• [Directions]
Could you please find each line in the records that contains the word "ActivityLabel" and copy it?

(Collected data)
○ ○ ○

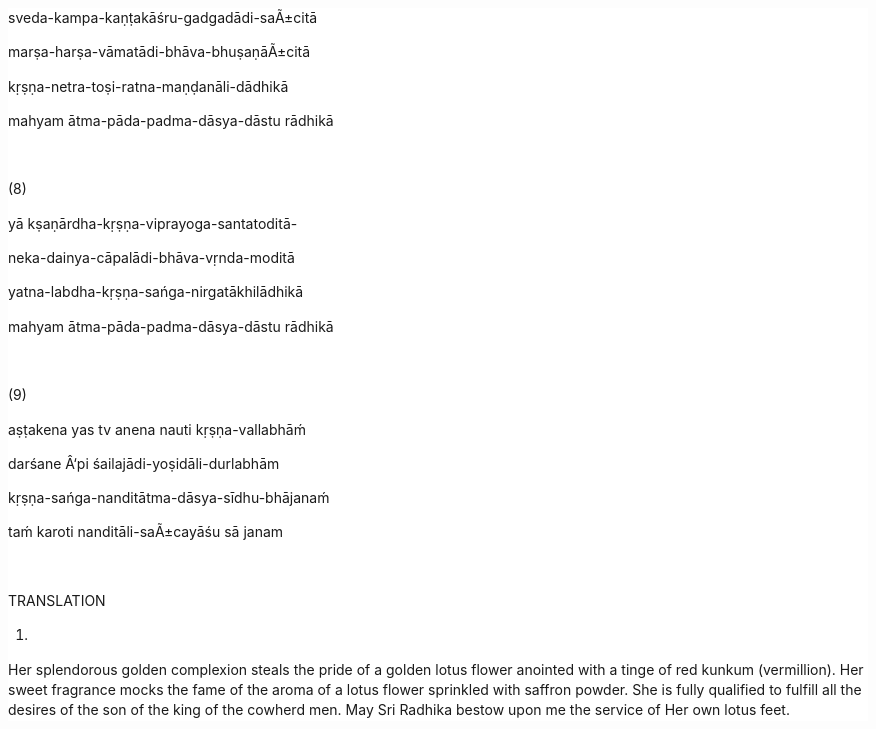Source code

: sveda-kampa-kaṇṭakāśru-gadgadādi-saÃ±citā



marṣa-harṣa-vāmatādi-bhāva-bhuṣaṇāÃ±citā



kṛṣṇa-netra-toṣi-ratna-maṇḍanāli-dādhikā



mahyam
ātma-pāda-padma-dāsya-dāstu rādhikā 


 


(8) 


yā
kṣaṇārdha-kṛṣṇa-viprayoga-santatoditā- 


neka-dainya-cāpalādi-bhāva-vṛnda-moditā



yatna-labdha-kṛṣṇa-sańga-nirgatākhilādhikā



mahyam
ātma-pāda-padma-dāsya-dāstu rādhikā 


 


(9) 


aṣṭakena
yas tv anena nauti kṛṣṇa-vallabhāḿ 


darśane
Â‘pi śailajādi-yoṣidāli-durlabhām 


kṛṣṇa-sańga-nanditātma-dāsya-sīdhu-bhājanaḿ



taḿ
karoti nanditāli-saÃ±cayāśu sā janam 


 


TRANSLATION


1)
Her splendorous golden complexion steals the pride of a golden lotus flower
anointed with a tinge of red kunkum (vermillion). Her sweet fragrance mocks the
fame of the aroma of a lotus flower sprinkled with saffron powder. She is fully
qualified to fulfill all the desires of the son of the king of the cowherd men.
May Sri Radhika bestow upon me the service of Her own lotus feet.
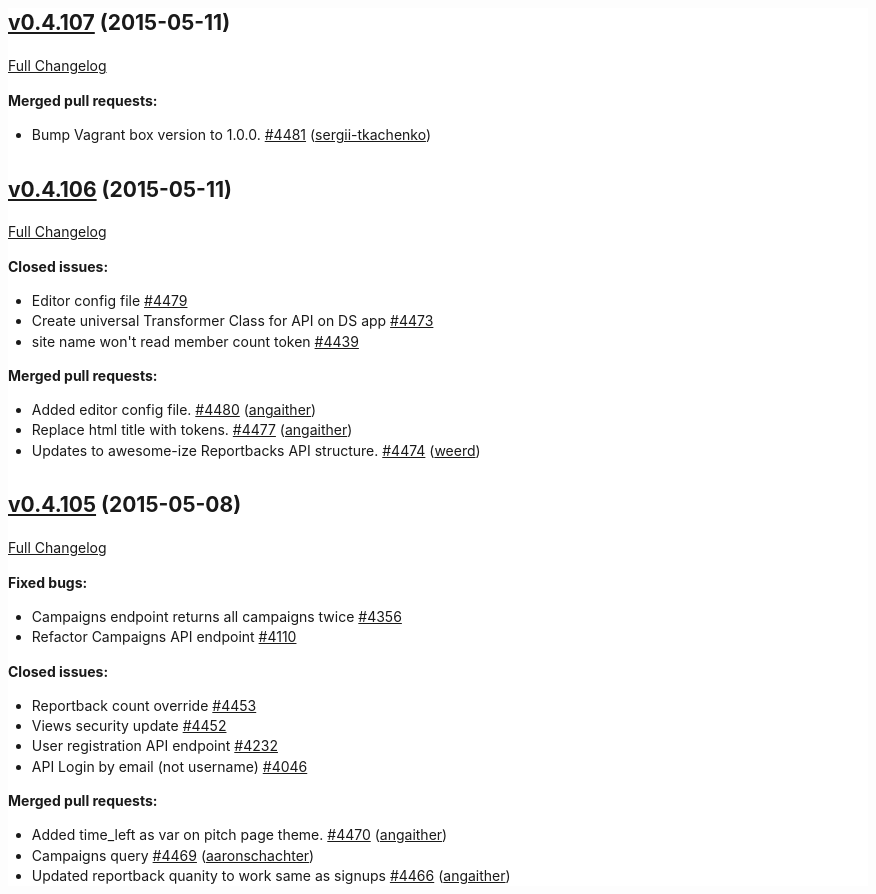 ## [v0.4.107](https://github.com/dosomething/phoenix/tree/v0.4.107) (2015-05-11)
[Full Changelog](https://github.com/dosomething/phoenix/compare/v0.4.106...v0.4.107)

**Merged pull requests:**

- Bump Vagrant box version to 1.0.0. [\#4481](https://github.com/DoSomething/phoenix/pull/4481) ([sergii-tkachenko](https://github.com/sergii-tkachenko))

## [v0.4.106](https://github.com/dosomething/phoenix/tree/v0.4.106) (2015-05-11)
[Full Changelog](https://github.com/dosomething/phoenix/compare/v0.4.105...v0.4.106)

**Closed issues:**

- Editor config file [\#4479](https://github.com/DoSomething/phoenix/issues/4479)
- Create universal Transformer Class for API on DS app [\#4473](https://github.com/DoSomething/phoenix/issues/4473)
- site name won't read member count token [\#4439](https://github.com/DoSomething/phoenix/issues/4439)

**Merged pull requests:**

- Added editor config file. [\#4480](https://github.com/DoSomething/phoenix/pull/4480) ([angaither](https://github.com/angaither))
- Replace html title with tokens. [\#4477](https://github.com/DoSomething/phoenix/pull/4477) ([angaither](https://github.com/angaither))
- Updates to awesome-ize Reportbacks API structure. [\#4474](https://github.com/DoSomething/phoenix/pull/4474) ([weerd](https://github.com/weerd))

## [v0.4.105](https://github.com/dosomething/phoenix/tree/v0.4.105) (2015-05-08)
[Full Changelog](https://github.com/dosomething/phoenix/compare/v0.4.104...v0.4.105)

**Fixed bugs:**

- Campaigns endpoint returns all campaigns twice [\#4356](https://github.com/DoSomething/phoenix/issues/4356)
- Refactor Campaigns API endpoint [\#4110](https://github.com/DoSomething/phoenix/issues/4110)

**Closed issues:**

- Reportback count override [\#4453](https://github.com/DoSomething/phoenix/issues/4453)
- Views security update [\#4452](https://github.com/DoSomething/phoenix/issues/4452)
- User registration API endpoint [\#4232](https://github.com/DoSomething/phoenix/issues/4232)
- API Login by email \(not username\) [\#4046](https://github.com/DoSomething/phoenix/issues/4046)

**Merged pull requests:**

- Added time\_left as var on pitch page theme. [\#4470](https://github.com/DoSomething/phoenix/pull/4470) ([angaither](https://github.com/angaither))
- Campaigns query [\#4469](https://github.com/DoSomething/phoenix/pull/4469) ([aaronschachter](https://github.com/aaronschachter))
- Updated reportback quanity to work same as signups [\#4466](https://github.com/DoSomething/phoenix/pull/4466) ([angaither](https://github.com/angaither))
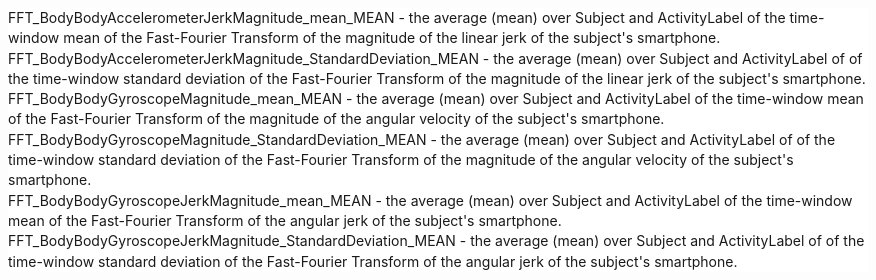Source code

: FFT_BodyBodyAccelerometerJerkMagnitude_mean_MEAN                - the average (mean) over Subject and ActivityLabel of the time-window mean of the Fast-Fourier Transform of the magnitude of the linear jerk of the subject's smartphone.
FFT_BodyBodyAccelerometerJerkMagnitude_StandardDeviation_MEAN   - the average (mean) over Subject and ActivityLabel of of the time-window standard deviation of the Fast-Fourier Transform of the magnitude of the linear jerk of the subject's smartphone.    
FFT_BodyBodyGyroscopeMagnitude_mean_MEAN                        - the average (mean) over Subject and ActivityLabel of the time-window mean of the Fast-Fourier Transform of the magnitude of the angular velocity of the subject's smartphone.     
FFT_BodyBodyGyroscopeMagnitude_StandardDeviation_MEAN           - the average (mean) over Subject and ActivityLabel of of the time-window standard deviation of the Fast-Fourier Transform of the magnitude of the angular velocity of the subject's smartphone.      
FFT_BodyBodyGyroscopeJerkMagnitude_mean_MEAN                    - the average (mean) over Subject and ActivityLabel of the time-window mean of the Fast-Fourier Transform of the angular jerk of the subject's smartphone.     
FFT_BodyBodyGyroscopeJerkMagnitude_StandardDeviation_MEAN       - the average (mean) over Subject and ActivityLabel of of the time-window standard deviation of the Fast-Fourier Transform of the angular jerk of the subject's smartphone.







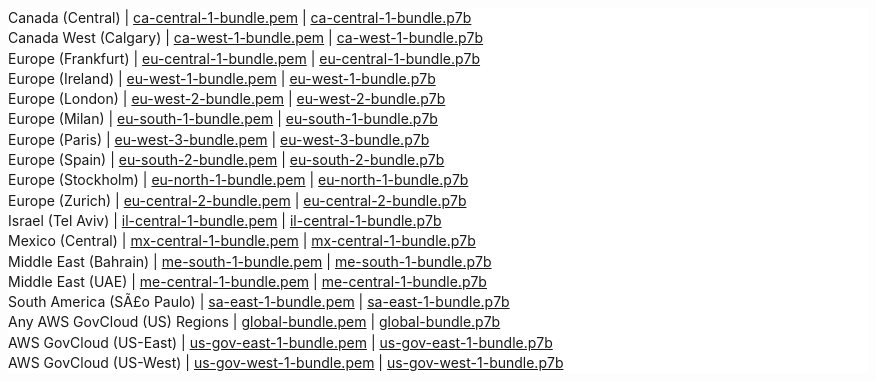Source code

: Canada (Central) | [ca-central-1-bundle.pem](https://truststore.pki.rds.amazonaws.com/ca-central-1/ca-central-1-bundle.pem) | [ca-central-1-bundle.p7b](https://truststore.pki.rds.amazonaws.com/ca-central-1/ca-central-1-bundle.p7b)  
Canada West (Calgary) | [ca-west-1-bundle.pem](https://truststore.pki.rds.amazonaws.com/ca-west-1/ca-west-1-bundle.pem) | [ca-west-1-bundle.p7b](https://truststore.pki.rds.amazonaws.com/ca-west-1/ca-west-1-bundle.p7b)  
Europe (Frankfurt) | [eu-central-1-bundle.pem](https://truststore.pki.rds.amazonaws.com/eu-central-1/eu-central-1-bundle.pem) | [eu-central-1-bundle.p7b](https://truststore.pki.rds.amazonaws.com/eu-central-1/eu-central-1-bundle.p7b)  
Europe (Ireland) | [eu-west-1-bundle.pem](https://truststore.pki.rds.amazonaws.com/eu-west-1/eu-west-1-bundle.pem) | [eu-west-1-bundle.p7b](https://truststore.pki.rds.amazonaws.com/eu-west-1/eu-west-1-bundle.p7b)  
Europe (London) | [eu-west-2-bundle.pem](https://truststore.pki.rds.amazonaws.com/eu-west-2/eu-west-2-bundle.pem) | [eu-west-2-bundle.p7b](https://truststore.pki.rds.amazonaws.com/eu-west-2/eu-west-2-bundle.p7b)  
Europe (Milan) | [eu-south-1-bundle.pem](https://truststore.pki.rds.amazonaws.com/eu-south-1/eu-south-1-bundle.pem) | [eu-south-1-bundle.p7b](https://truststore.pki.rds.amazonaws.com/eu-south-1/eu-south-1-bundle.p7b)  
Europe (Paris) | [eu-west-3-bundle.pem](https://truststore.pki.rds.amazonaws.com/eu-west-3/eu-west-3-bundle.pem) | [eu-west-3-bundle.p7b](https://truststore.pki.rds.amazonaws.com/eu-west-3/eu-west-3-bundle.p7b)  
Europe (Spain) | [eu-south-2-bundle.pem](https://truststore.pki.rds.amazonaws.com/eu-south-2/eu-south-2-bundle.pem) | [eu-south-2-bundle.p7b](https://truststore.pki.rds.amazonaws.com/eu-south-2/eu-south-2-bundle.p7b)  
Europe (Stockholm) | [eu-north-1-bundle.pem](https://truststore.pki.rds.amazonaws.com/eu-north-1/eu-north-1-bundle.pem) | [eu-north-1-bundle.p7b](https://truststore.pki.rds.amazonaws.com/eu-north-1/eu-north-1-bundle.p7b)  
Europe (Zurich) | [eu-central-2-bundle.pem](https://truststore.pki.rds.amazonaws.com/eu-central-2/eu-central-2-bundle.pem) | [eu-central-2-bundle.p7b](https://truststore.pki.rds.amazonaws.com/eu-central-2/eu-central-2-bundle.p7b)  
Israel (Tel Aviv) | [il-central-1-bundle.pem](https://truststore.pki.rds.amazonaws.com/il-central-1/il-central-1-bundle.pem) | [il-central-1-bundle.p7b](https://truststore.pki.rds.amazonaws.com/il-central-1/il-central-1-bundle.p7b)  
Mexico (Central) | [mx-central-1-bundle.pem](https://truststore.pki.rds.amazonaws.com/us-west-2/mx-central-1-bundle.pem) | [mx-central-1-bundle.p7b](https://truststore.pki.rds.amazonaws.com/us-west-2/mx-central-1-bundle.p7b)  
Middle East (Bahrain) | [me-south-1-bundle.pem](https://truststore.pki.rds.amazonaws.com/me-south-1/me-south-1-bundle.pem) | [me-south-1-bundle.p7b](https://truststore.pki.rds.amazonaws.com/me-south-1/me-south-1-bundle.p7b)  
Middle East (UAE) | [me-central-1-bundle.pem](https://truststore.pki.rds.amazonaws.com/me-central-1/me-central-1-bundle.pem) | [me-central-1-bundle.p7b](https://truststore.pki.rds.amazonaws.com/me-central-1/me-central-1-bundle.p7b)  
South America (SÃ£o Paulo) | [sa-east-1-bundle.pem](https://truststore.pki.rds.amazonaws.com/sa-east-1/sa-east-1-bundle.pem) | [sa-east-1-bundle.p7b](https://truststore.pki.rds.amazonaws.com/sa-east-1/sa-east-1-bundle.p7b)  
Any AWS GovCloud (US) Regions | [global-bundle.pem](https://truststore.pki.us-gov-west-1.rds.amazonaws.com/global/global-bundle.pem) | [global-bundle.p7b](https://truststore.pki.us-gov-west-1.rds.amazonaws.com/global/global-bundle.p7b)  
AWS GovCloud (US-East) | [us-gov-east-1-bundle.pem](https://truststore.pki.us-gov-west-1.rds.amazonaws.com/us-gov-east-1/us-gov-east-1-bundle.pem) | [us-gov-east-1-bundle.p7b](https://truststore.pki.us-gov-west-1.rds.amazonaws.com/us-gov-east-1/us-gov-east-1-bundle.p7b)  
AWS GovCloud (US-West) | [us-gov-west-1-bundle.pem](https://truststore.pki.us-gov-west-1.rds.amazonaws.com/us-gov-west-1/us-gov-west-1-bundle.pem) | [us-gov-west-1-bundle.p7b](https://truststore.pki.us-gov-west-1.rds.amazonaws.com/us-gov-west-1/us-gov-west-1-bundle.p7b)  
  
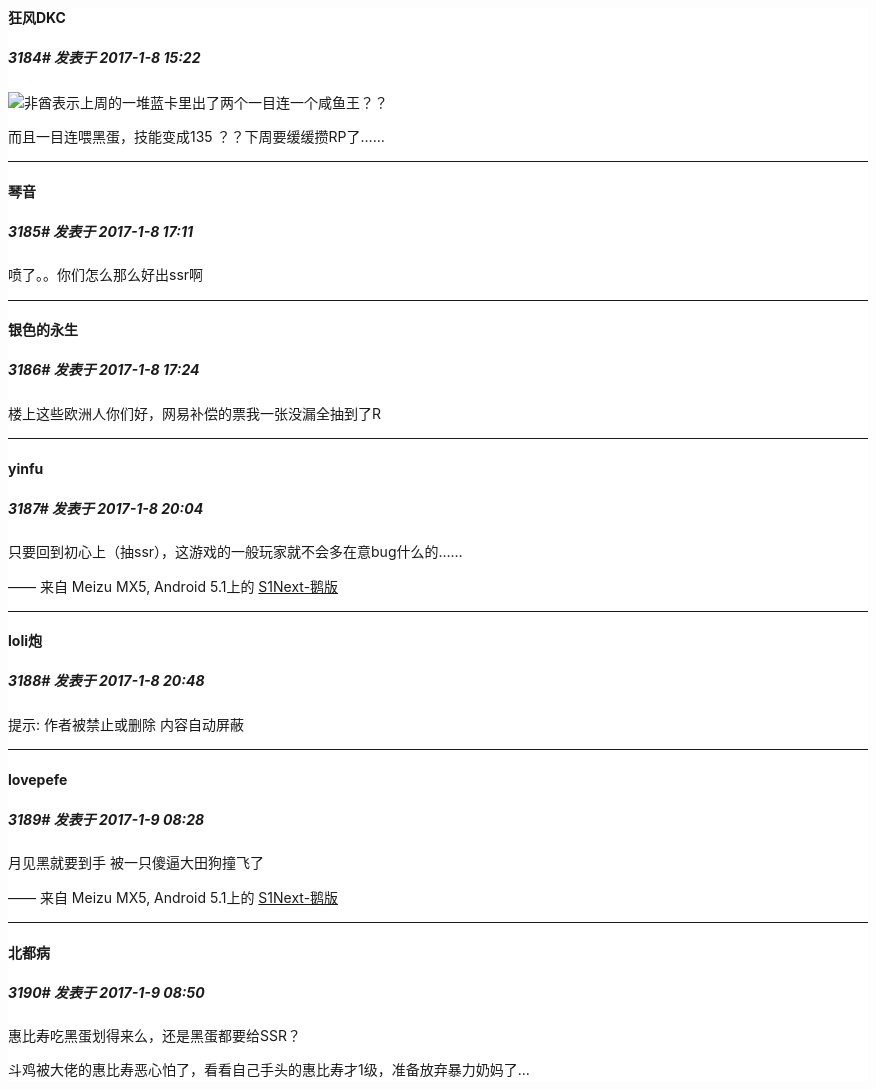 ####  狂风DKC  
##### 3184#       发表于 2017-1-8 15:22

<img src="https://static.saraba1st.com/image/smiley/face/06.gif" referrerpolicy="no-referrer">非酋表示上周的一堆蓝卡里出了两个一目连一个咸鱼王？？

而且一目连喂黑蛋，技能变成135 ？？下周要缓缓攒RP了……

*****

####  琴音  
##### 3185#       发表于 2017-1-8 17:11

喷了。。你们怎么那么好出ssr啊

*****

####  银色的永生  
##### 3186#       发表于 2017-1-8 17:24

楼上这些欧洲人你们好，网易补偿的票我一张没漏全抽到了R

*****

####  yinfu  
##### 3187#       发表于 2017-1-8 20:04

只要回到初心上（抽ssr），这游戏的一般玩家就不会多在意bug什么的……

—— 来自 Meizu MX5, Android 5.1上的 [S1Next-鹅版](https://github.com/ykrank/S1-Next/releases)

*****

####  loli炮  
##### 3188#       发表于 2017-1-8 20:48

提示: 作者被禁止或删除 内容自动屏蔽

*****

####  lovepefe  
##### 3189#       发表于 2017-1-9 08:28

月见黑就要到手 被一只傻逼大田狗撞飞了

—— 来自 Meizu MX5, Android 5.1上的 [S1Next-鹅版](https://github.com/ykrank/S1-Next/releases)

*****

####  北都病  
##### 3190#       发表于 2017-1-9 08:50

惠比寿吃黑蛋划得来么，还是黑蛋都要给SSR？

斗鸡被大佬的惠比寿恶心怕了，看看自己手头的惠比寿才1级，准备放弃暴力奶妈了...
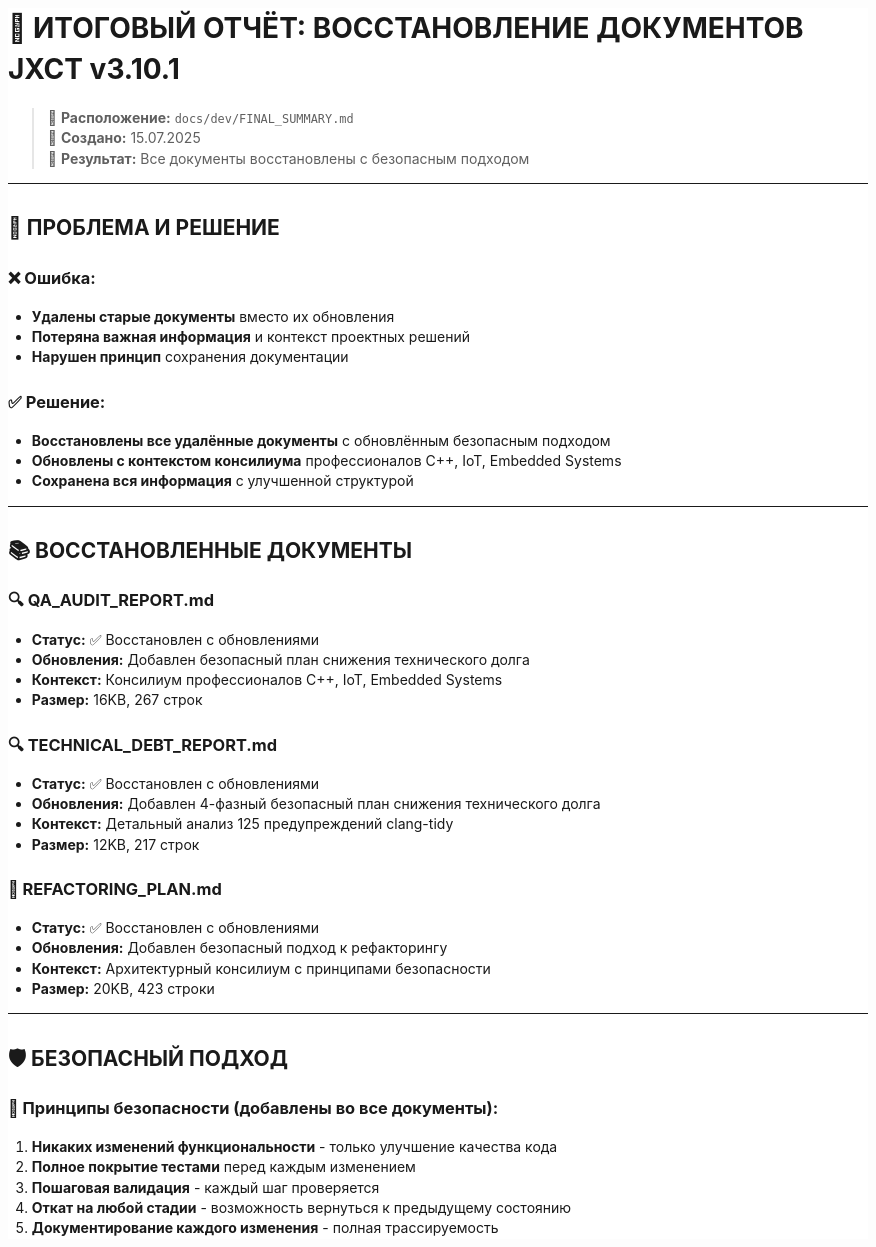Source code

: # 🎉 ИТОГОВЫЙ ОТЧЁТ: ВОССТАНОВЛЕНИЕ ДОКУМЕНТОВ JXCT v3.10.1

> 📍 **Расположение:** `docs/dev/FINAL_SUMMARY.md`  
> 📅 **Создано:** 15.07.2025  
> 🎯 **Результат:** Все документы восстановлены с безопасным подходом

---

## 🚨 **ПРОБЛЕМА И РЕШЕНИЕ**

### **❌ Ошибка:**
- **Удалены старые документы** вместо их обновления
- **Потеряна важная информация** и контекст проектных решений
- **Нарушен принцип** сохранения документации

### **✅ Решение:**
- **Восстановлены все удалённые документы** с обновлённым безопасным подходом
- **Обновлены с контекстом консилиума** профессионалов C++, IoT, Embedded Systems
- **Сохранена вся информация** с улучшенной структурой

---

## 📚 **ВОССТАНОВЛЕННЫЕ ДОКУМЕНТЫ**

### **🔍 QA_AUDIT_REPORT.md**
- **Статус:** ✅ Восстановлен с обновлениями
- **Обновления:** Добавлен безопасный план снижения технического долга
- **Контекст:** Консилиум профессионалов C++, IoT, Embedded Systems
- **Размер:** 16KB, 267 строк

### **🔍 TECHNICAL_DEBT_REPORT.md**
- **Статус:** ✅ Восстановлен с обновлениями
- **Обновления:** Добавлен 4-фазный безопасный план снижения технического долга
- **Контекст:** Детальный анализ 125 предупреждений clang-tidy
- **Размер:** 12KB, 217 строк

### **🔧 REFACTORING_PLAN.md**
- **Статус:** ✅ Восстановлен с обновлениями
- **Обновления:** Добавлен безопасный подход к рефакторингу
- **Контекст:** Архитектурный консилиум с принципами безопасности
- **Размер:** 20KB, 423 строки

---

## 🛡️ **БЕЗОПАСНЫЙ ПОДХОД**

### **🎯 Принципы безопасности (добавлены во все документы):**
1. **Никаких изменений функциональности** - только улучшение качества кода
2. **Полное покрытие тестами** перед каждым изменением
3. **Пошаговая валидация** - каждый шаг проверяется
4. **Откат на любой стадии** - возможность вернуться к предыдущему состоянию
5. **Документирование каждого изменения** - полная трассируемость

○ ○ ○

• [Output for this exercise]
: FFT_BodyBodyAccelerometerJerkMagnitude_mean_MEAN                - the average (mean) over Subject and ActivityLabel of the time-window mean of the Fast-Fourier Transform of the magnitude of the linear jerk of the subject's smartphone.
FFT_BodyBodyAccelerometerJerkMagnitude_StandardDeviation_MEAN   - the average (mean) over Subject and ActivityLabel of of the time-window standard deviation of the Fast-Fourier Transform of the magnitude of the linear jerk of the subject's smartphone.    
FFT_BodyBodyGyroscopeMagnitude_mean_MEAN                        - the average (mean) over Subject and ActivityLabel of the time-window mean of the Fast-Fourier Transform of the magnitude of the angular velocity of the subject's smartphone.     
FFT_BodyBodyGyroscopeMagnitude_StandardDeviation_MEAN           - the average (mean) over Subject and ActivityLabel of of the time-window standard deviation of the Fast-Fourier Transform of the magnitude of the angular velocity of the subject's smartphone.      
FFT_BodyBodyGyroscopeJerkMagnitude_mean_MEAN                    - the average (mean) over Subject and ActivityLabel of the time-window mean of the Fast-Fourier Transform of the angular jerk of the subject's smartphone.     
FFT_BodyBodyGyroscopeJerkMagnitude_StandardDeviation_MEAN       - the average (mean) over Subject and ActivityLabel of of the time-window standard deviation of the Fast-Fourier Transform of the angular jerk of the subject's smartphone.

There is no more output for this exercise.